The situation is bad despite the district administration supplying water through 602 tankers. At times the quality of the water is not good for drinking, admitted Astik Kumar Pandey, the district collector of Beed. “We have a shortage. Places where our tankers lift the water from are in dead storage (bare minimum level that can’t be drawn),” he said. “When we get the reports that water is non-potable or dirty, we try to change the source.”

Pandey said Beed is a huge district and tankers travel 80-100 kilometres to fetch water from reservoirs. “We have only one big source that is Jaikawadi dam, which is 150 km away and also in dead storage.”

A man drinks water at a cattle market in Beed, Maharashtra, India. (Photographer: Dhiraj Singh/Bloomberg)
A man drinks water at a cattle market in Beed, Maharashtra, India. (Photographer: Dhiraj Singh/Bloomberg)

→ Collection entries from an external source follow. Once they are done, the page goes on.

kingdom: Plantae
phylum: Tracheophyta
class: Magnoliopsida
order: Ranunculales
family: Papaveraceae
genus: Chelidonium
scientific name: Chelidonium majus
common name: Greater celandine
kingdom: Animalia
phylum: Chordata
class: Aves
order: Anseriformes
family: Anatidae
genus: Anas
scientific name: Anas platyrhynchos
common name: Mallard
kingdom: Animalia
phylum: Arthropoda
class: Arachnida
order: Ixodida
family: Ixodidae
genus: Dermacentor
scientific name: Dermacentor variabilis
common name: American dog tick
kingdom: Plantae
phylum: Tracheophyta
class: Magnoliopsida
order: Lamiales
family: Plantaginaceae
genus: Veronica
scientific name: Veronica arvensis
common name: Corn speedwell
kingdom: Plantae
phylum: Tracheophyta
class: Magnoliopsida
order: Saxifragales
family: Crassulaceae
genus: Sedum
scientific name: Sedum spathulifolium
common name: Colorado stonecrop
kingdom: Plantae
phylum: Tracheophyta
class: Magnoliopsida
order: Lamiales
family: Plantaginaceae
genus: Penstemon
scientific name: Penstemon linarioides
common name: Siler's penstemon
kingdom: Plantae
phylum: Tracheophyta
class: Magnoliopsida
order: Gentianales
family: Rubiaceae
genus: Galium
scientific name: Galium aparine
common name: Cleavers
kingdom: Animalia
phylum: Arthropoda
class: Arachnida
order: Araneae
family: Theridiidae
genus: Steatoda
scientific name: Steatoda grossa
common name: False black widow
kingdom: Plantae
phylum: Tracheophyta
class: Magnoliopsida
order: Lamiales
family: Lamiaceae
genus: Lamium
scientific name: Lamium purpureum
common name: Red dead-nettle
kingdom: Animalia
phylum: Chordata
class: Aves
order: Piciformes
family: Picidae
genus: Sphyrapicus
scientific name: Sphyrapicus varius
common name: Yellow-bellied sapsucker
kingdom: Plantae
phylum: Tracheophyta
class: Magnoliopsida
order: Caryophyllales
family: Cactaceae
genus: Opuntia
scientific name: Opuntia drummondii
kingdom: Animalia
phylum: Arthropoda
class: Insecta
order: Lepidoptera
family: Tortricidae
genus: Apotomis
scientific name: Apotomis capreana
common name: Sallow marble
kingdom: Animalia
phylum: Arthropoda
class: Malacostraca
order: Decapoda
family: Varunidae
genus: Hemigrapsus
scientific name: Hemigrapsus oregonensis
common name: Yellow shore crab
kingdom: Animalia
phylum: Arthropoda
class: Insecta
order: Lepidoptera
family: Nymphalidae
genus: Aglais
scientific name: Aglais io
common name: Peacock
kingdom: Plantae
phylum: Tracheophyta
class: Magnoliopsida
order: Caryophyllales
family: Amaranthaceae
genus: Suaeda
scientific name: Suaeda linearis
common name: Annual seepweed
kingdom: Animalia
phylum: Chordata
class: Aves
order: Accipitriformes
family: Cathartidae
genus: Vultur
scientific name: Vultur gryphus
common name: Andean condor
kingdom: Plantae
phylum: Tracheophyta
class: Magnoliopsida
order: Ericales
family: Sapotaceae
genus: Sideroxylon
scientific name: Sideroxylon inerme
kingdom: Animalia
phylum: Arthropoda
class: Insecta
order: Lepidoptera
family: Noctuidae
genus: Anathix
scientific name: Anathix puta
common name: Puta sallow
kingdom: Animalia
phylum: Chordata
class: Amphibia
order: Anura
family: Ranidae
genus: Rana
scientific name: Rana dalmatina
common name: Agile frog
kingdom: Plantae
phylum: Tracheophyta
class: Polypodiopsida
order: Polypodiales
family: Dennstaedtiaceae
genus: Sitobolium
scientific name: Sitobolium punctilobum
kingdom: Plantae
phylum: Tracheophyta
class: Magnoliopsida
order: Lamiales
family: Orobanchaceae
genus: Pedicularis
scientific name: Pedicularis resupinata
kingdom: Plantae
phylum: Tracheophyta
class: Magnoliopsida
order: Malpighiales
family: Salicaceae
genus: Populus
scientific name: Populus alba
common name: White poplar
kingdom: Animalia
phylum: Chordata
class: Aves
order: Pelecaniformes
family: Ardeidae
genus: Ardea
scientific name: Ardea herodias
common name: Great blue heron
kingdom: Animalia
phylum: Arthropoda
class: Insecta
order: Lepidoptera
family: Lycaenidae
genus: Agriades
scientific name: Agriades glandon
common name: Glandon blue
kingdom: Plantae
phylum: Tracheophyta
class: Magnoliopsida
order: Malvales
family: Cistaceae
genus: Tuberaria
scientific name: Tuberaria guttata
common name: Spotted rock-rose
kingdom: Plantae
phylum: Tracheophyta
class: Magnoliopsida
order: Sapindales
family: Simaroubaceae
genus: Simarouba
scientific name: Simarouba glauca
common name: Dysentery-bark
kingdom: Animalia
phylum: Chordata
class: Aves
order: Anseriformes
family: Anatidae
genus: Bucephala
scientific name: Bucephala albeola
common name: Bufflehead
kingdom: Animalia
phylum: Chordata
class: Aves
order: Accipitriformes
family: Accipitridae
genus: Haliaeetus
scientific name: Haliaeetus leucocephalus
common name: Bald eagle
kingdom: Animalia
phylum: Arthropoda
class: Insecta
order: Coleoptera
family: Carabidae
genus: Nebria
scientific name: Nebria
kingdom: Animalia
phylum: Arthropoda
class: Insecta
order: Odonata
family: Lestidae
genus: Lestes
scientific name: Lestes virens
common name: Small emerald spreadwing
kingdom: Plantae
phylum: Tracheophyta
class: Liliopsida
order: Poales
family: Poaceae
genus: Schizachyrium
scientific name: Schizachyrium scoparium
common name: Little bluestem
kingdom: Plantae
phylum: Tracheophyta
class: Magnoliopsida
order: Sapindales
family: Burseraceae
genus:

And whatever people get from tankers is used sparingly. Kashid said they recycle the water used for bathing for other purposes.

Help For Livestock

Drought in the predominantly rural region means farmers also have to ensure their livestock has enough water. Most families rear cows and buffaloes but there has been a shortage of fodder and water.

Cattle at one of the fodder camps in Beed district. 
Cattle at one of the fodder camps in Beed district. 

The local administration is providing help. It started 532 animal fodder camps in the district for more than 2 lakh animals.

But farmers have to stay with their cattle 24x7. They aren’t complaining though. “Here, the cattle is looked after very well,” Raosaheb Shilke, a farmer at a fodder camp said. “We hope the rains will come soon.”